From WSJ: Finance chiefs and investors are trying to figure out how to account for coronavirus-related expenses as the pandemic transforms how companies operate in ways that may become a permanent cost of doing business.
Businesses have spent billions of dollars on personal protective equipment, such as masks and gloves, to keep their operations running since March. Many have retrofitted office spaces and factories to protect workers. Stores and restaurants have added plexiglass dividers, reduced capacity to allow for social distancing and paid employees special bonuses to continue doing their jobs on site when remote work isn’t possible.
More than six months into the pandemic, company executives say they expect to be dealing with the effects of Covid-19 for much longer than they initially anticipated.
Still, some companies continue to treat virus-related costs as special, one-time items, which can give the impression that a business’s costs are lower than they actually are. This in turn can boost its non-GAAP financial results. Companies often highlight these metrics when also reporting earnings figures that comply with generally accepted accounting principles as required.
Some investors and accounting professionals suggest that after two quarters of reporting Covid-19-related costs, companies should consider treating these items as regular costs of doing business as they close the books for the third quarter and not adjust their non-GAAP earnings.
Such thinking is based on the Federal Reserve’s projection that the U.S. economy won’t recover fully until there is a widely available vaccine, at which point, PPE, social distancing and other Covid-19 precautions may become unnecessary. Such a vaccine, however, might be months, if not years away. And companies are likely to keep incurring coronavirus-related expenses until then.
“The pandemic isn’t something that could be characterized as a discrete event,” said David Knutson, vice chair of the Credit Roundtable representing institutional investors and head of credit research for the Americas at Schroders PLC, the asset-management company. “Presenting a one-off adjustment in what is a secular change is misleading,” he said, adding that in some industries, there won’t be a return to pre-Covid-19 times.
Boston-based Iron Mountain Inc., an information management-and-storage company, in the second quarter booked $9.8 million in Covid-19-related expenses for personal protective equipment, plexiglass shields and cleaning. Iron Mountain added those costs back to its adjusted earnings before interest, taxes, depreciation and amortization, a metric it uses to demonstrate its ability to generate cash flows.

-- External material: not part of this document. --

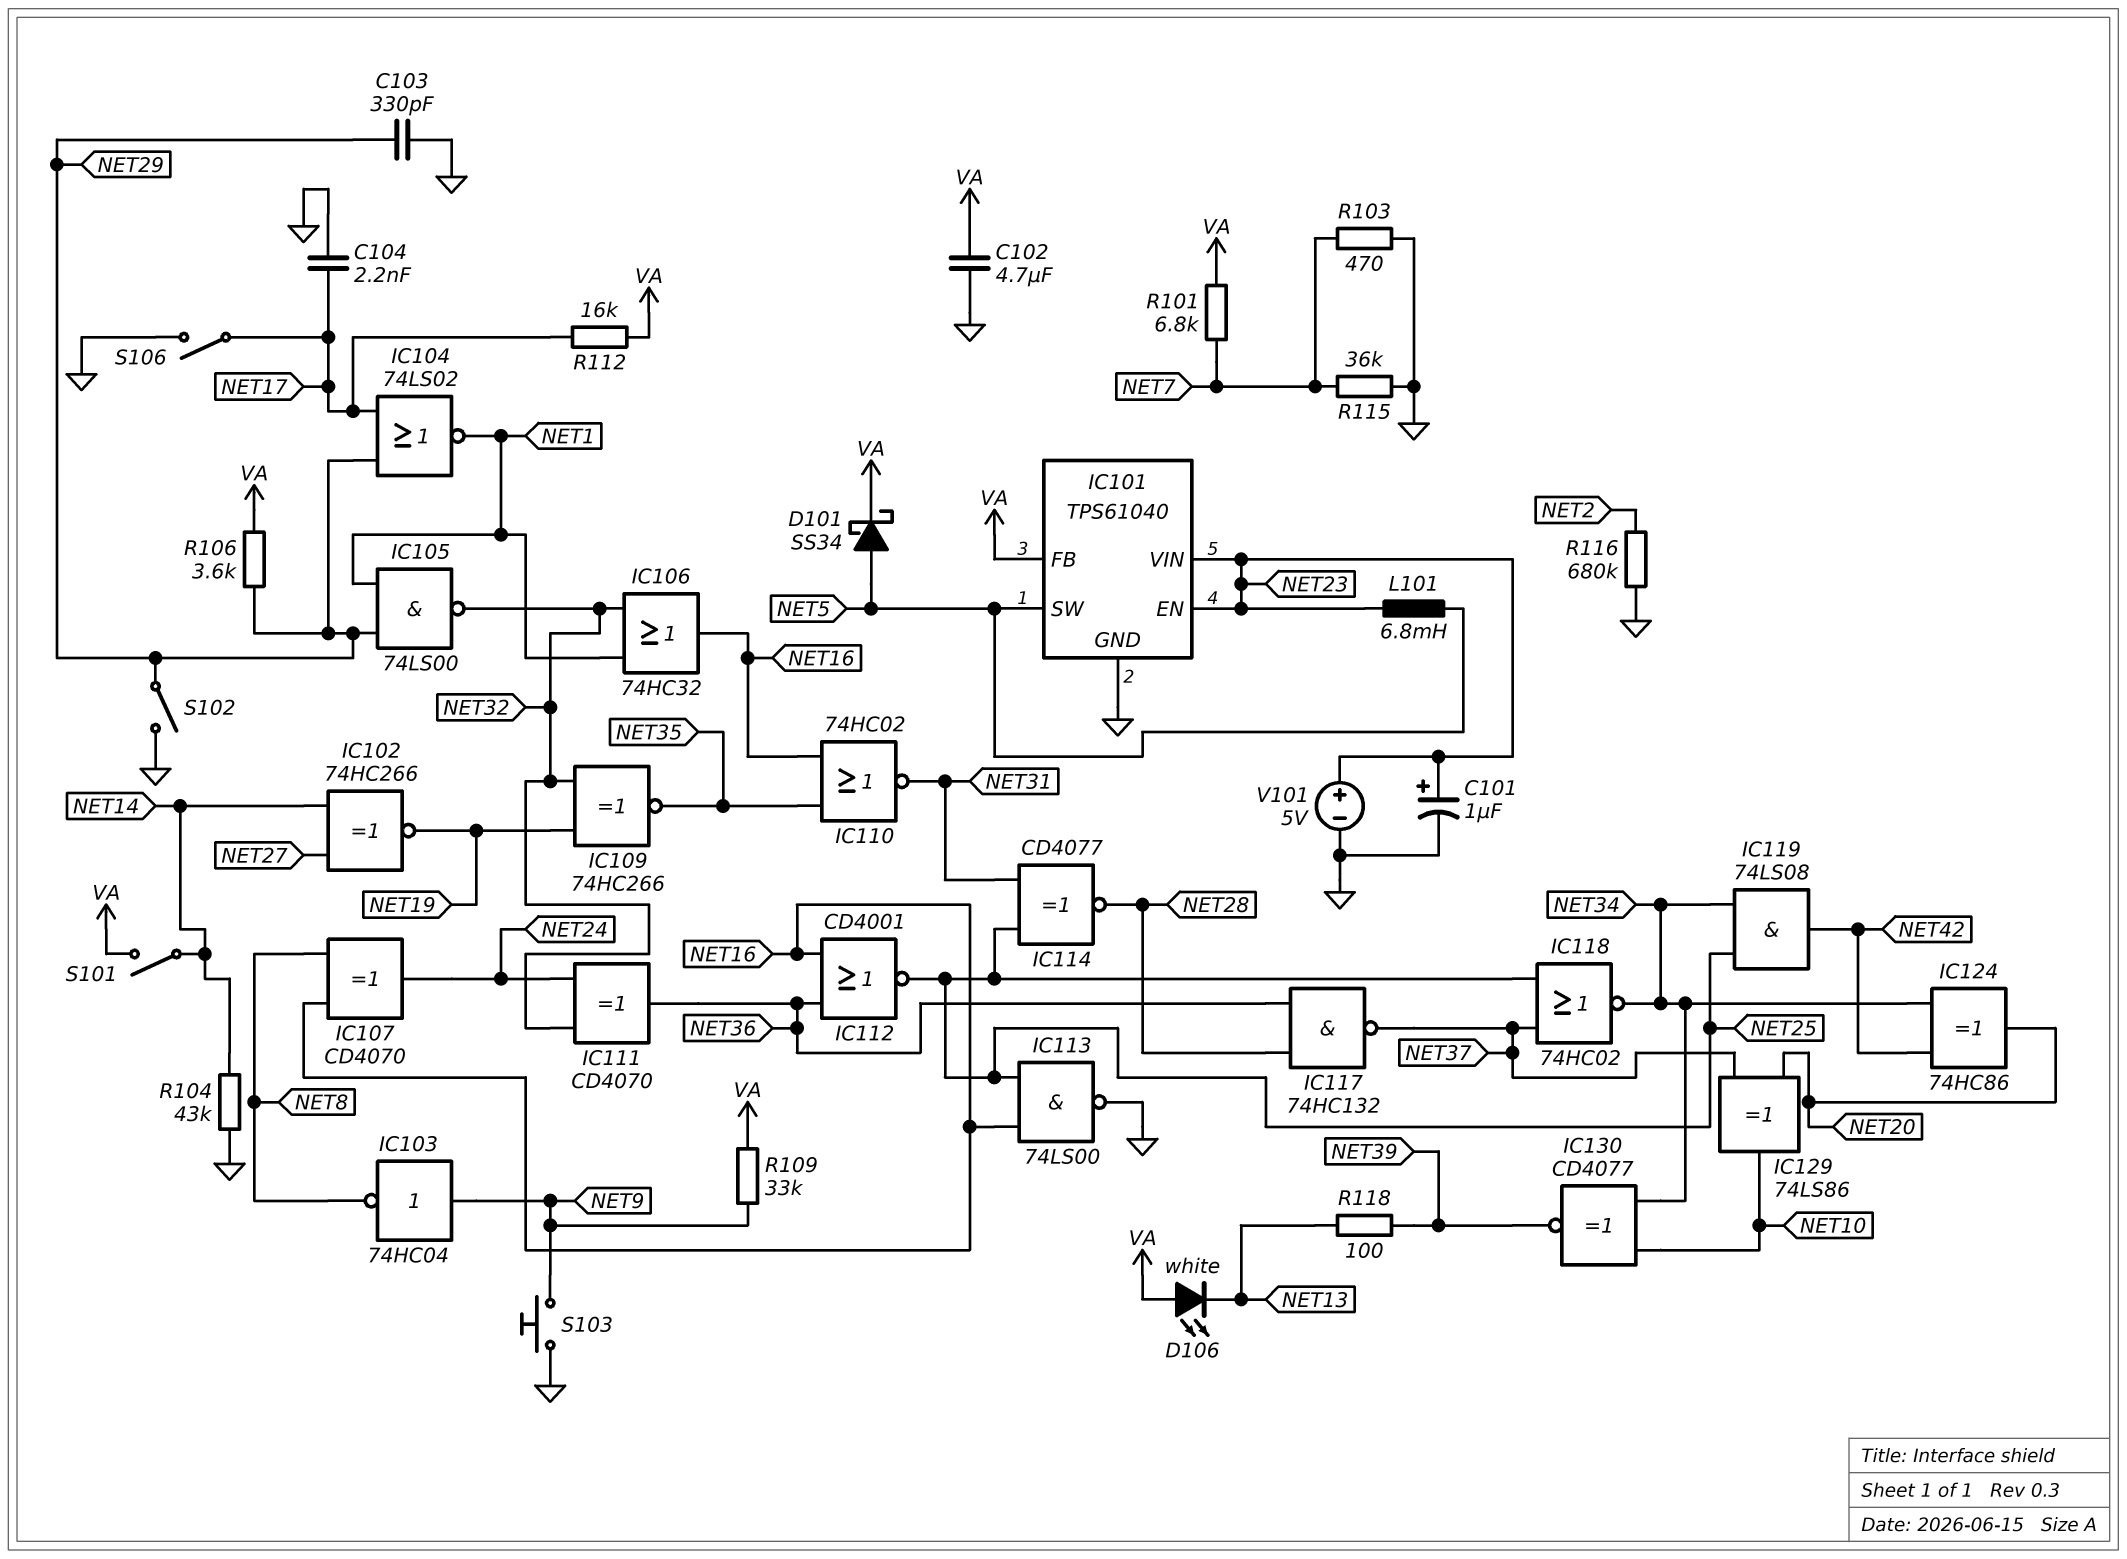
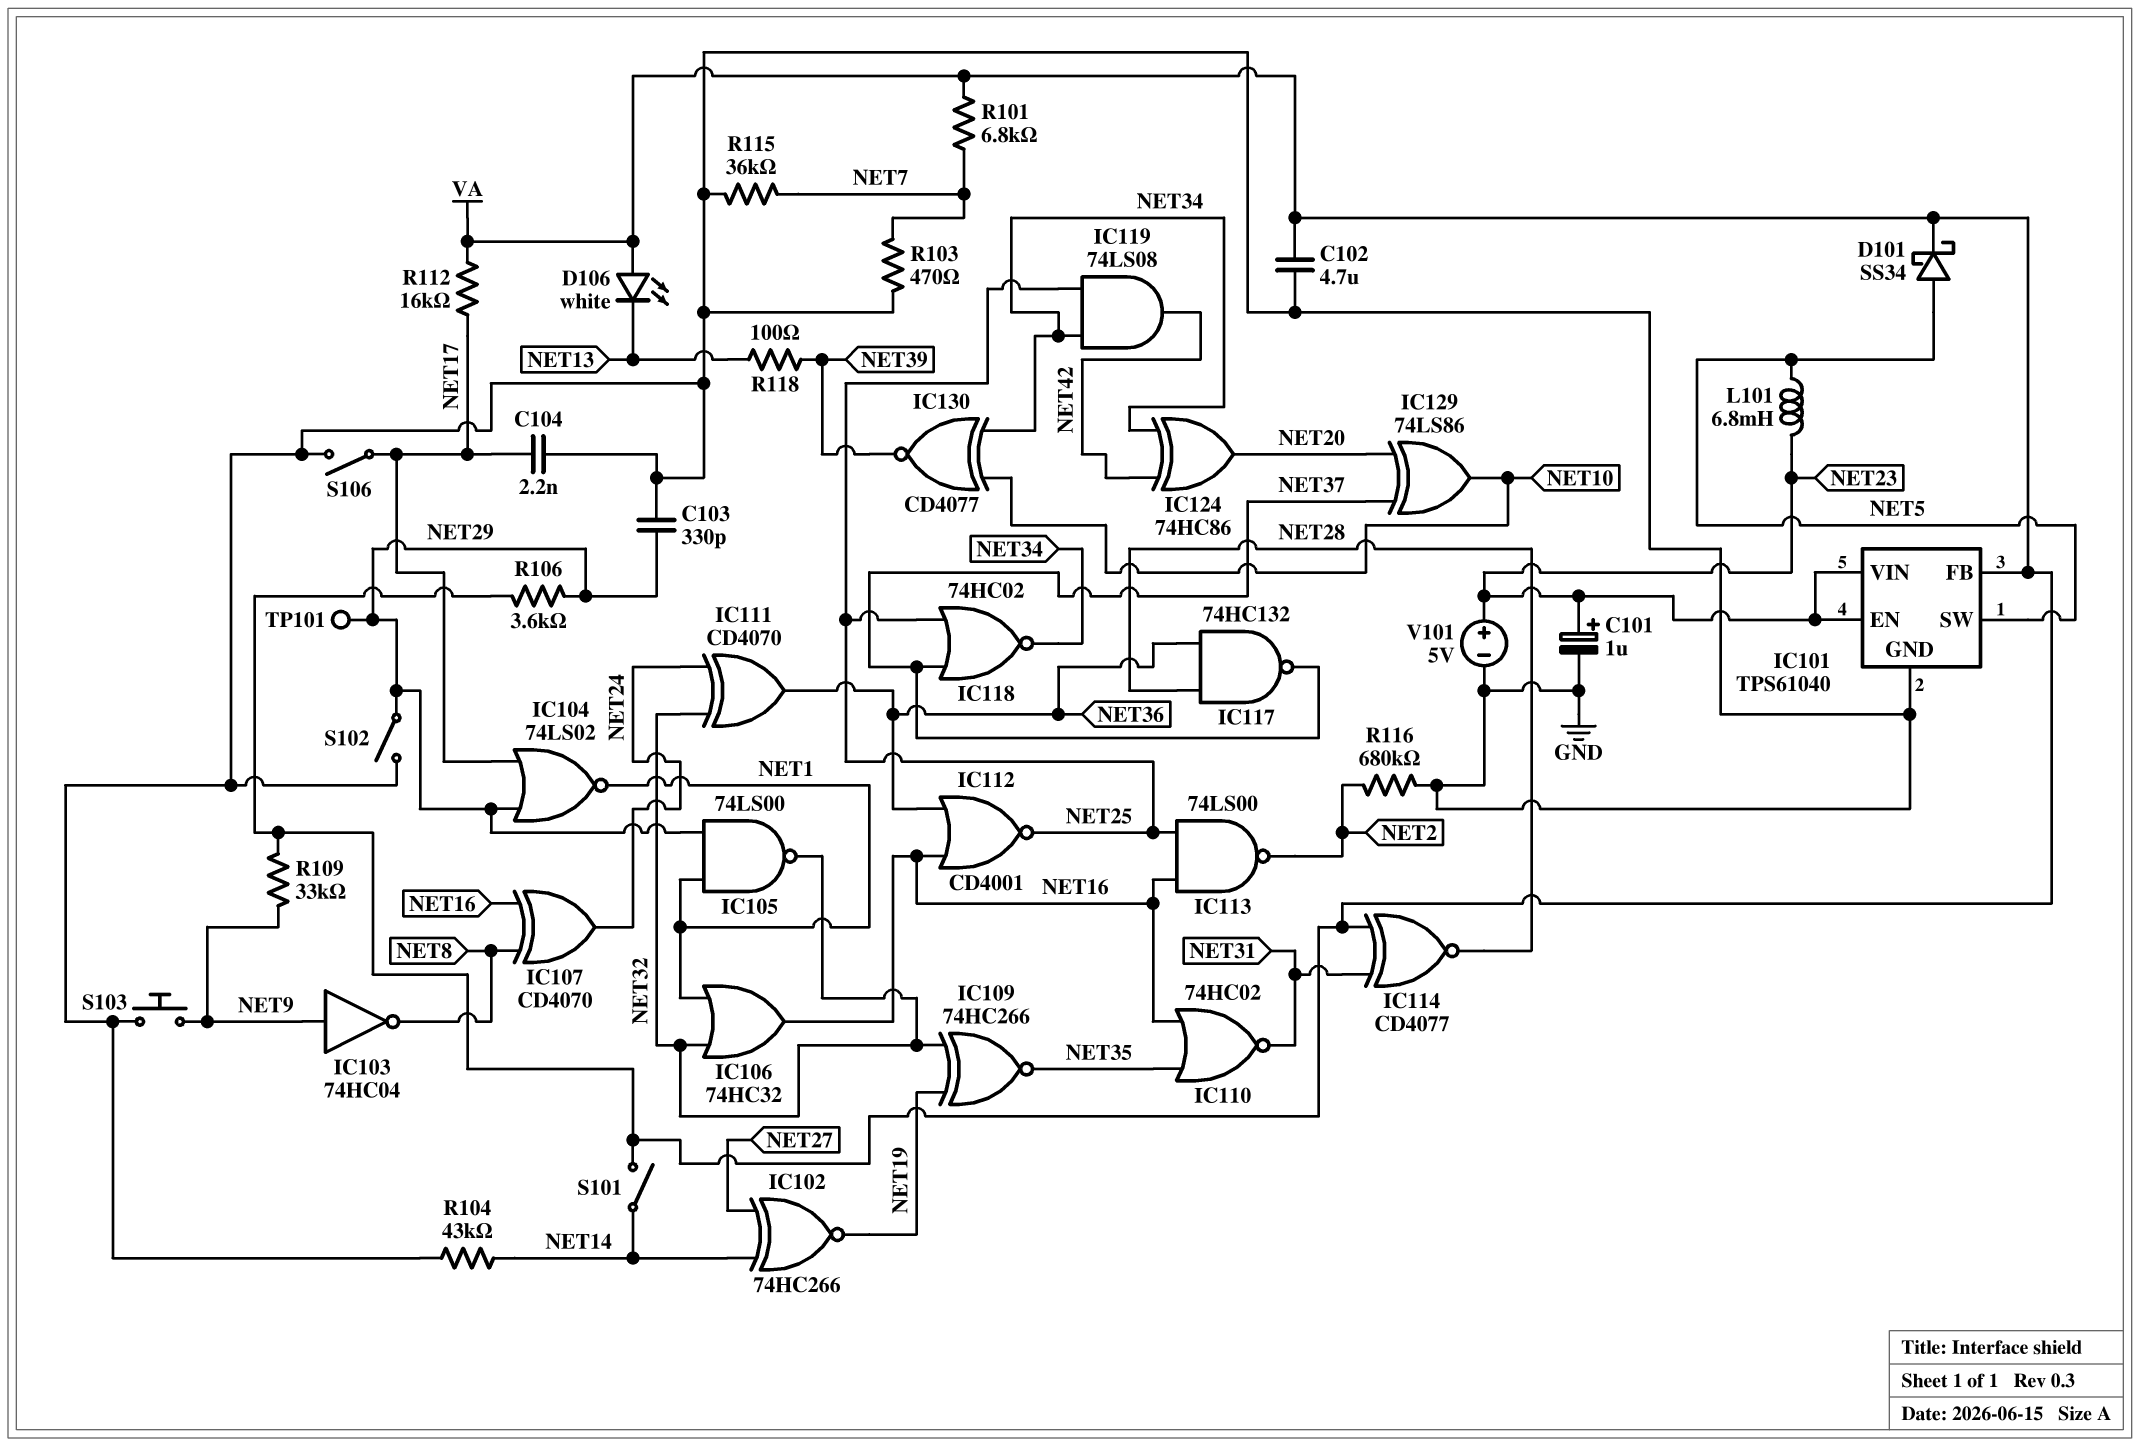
IC113: NAND 74LS00 (in NET16, in NET25, out GND) -> NAND 74LS00 (in NET16, in NET25, out NET2)
IC114: XNOR CD4077 (in NET25, in NET31, out NET28) -> XNOR CD4077 (in NET31, in VA, out NET28)
TP101: none -> test point (NET29)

“We were very conservative and prudent in terms of what we added back in,” Chief Financial Officer Barry Hytinen said. In the footnotes of its financial statements, Iron Mountain says Covid-19 costs are “not expected to recur once the pandemic ends.”
The Securities and Exchange Commission prescribes that companies reconcile their non-GAAP results—which may be adjusted to exclude certain, one-time and nonrecurring costs or charges—to the nearest metric under generally accepted accounting principles. “When we see recurring nonrecurring charges, they should be treated as a cost of doing business instead of being ignored,” said David Zion, head of accounting and tax research firm Zion Research Group.
Finance executives in recent years have adjusted earnings more frequently. In the second quarter, 94% of companies in the S&P 500 used at least one non-GAAP measure, according to data provider Audit Analytics.
Such adjustments can be small change. But sometimes they can help turn a billion-dollar loss into a profit.
DuPont de Nemours Inc., the specialty products company, in the second quarter reassessed some of its assets in part due to the change in economic outlook, and found that the transportation and industrial unit’s book value was about $2.5 billion lower than previously recorded. That and other items led to income adjustments for the company, which reported a non-GAAP income of $514 million, instead of a loss of more than $2.4 billion.
The Center for Audit Quality, which represents public-company auditors, reviewed a sample of second-quarter earnings releases and found an increase in the dollar amounts of non-GAAP adjustments compared with before the pandemic. Among the more common were adjustments for hazard pay or Covid-19 bonuses, PPE charges, and incremental sanitation and cleaning costs, said Dennis McGowan, senior director of professional practice at the CAQ.
The SEC in March issued guidance requesting companies to provide explanations when they use non-GAAP measures to adjust for the impact of Covid-19. “It would be appropriate to highlight why management finds the measure or metric useful and how it helps investors assess the impact of Covid-19 on the company’s financial position and results of operations,” the agency said at the time. It declined to comment further on its guideline.
Ebitda adjustments for virus-related costs also have become a point of contention between companies and lenders. Businesses that have term loans or revolving credit facilities have to meet certain financial targets, or covenants. Adding back certain costs or charges can boost a company’s adjusted Ebitda, therefore making it easier to comply with those requirements, said Janet Vance, a partner at Gibson, Dunn & Crutcher LLP, a law firm.
“We have seen some lenders who are sensitive to these add-backs,” Ms. Vance said.